Em decisão constante do doc.08 foi deferido efeito suspensivo ao agravo de instrumento.

Sem contraminuta do agravado.

É o relatório.

II – JUÍZO DE ADMISSIBILIDADE

Vistos os pressupostos extrínsecos e intrínsecos de admissibilidade, conheço do AGRAVO, recebendo-o sob a forma de INSTRUMENTO, razão pela qual passo ao exame do mérito.

III – MÉRITO

Cuida-se o presente recurso de agravo de instrumento interposto contra decisão interlocutória de prolatada pelo MM. Juiz de Direito da 18ª Vara Cível da Comarca de Belo Horizonte que, nos autos da Ação Monitória movida contra MARCIO ANTONIO PEREIRA, converteu o mandado inicial em mandado executivo, conforme art. 701, §2º do NCPC, contudo, deixou de fixar os honorários sucumbenciais em favor do patrono do agravante.

Compulsando os autos, verifico que a parte agravante ingressou com ação monitória em face do agravado, o qual não obstante ter sido citado pessoalmente, deixou de apresentar defesa, tendo o magistrado primevo convertido o mandado monitório em mandado executivo nos termos do antigo art.1.102-C do CPC/73, atual art.701 e seguintes do CPC/15:

Art. 701.  Sendo evidente o direito do autor, o juiz deferirá a expedição de mandado de pagamento, de entrega de coisa ou para execução de obrigação de fazer ou de não fazer, concedendo ao réu prazo de 15 (quinze) dias para o cumprimento e o pagamento de honorários advocatícios de cinco por cento do valor atribuído à causa.

§ 1o O réu será isento do pagamento de custas processuais se cumprir o mandado no prazo.

> _Questões a resolver_:
a) Repita a parte do trecho que começa nas palavras "Compulsando os autos, verifico" e termina logo após "atribuído à causa.".
b) Responda com base no trecho:
(i) De qual vara e comarca partiu a decisão interlocutória contra a qual se interpôs o agravo?
(ii) Que prazo o art. 701 concede ao réu para o cumprimento do mandado?
(iii) Qual é o percentual dos honorários advocatícios previsto no art. 701 e sobre que valor ele incide?
Os registros não têm nenhuma relação com o que se pede aqui.

> _Material apresentado_:
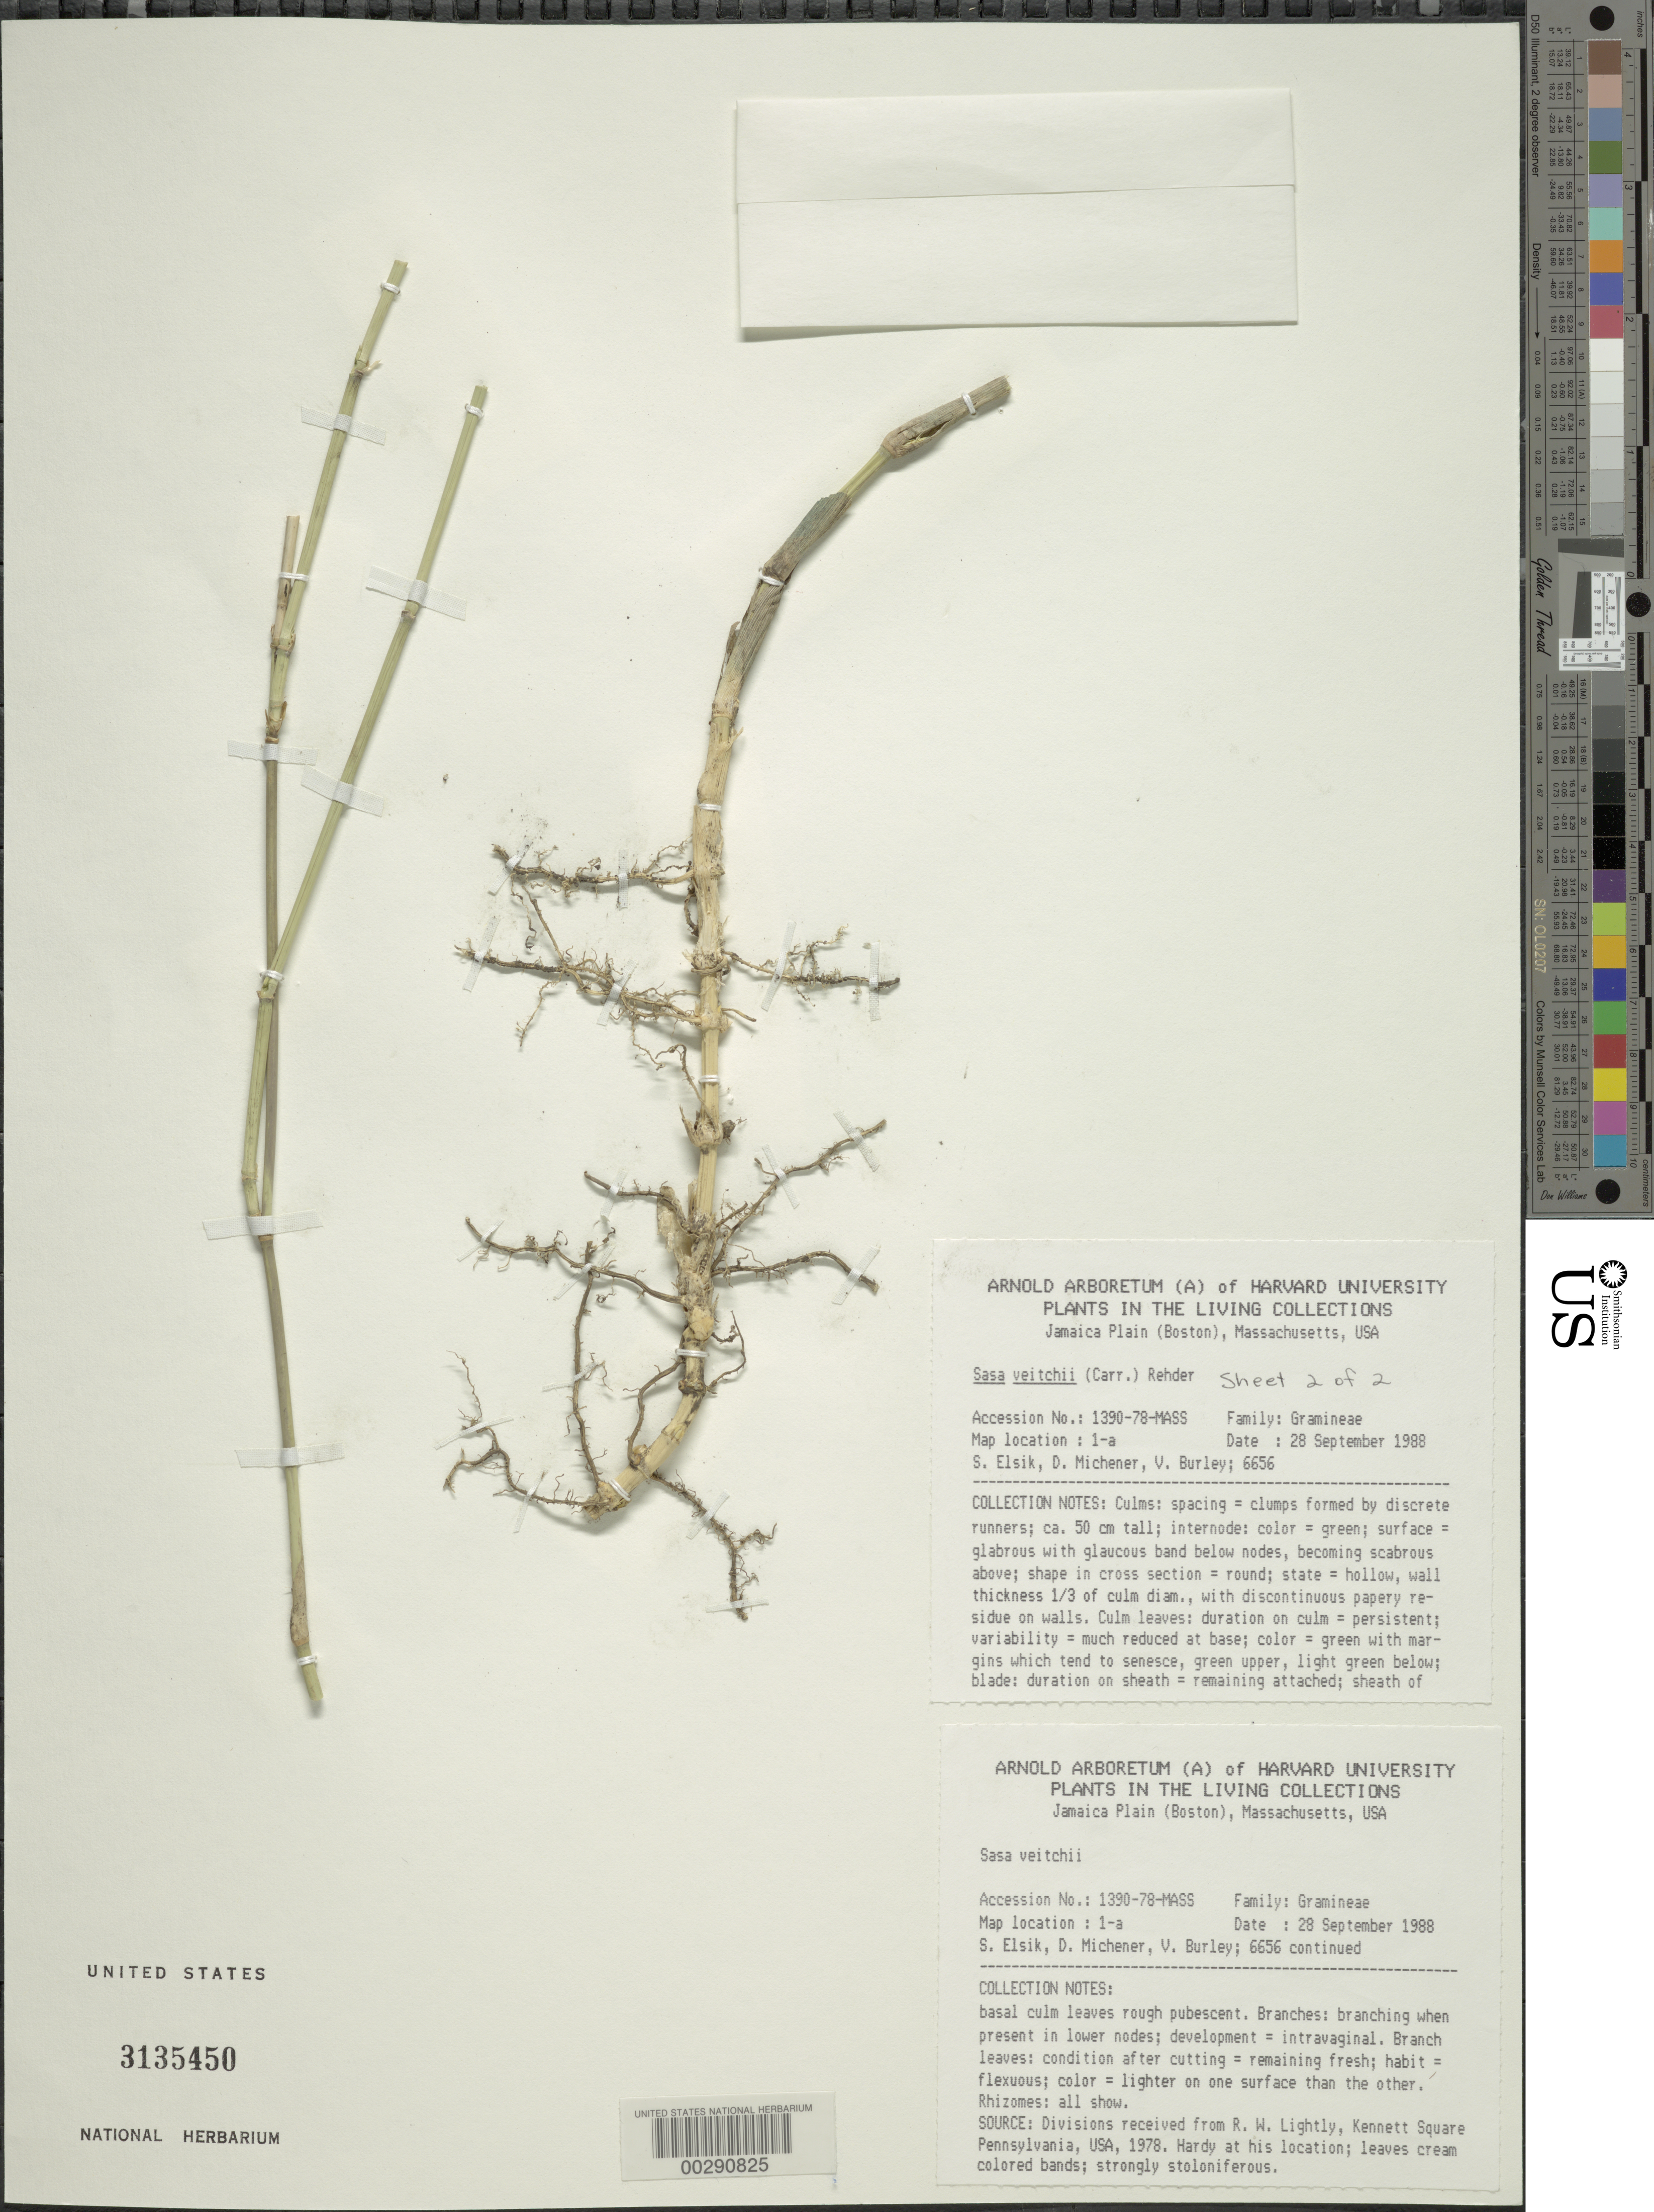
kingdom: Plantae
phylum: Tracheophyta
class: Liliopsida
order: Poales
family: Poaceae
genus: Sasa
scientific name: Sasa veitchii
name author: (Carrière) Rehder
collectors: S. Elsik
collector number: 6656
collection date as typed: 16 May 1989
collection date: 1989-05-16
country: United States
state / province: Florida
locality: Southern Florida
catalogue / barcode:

> _Respostas corretas_:
a)
Compulsando os autos, verifico que a parte agravante ingressou com ação monitória em face do agravado, o qual não obstante ter sido citado pessoalmente, deixou de apresentar defesa, tendo o magistrado primevo convertido o mandado monitório em mandado executivo nos termos do antigo art.1.102-C do CPC/73, atual art.701 e seguintes do CPC/15:

Art. 701.  Sendo evidente o direito do autor, o juiz deferirá a expedição de mandado de pagamento, de entrega de coisa ou para execução de obrigação de fazer ou de não fazer, concedendo ao réu prazo de 15 (quinze) dias para o cumprimento e o pagamento de honorários advocatícios de cinco por cento do valor atribuído à causa.

b)
(i) Da 18ª Vara Cível da Comarca de Belo Horizonte.
(ii) 15 (quinze) dias.
(iii) Cinco por cento do valor atribuído à causa.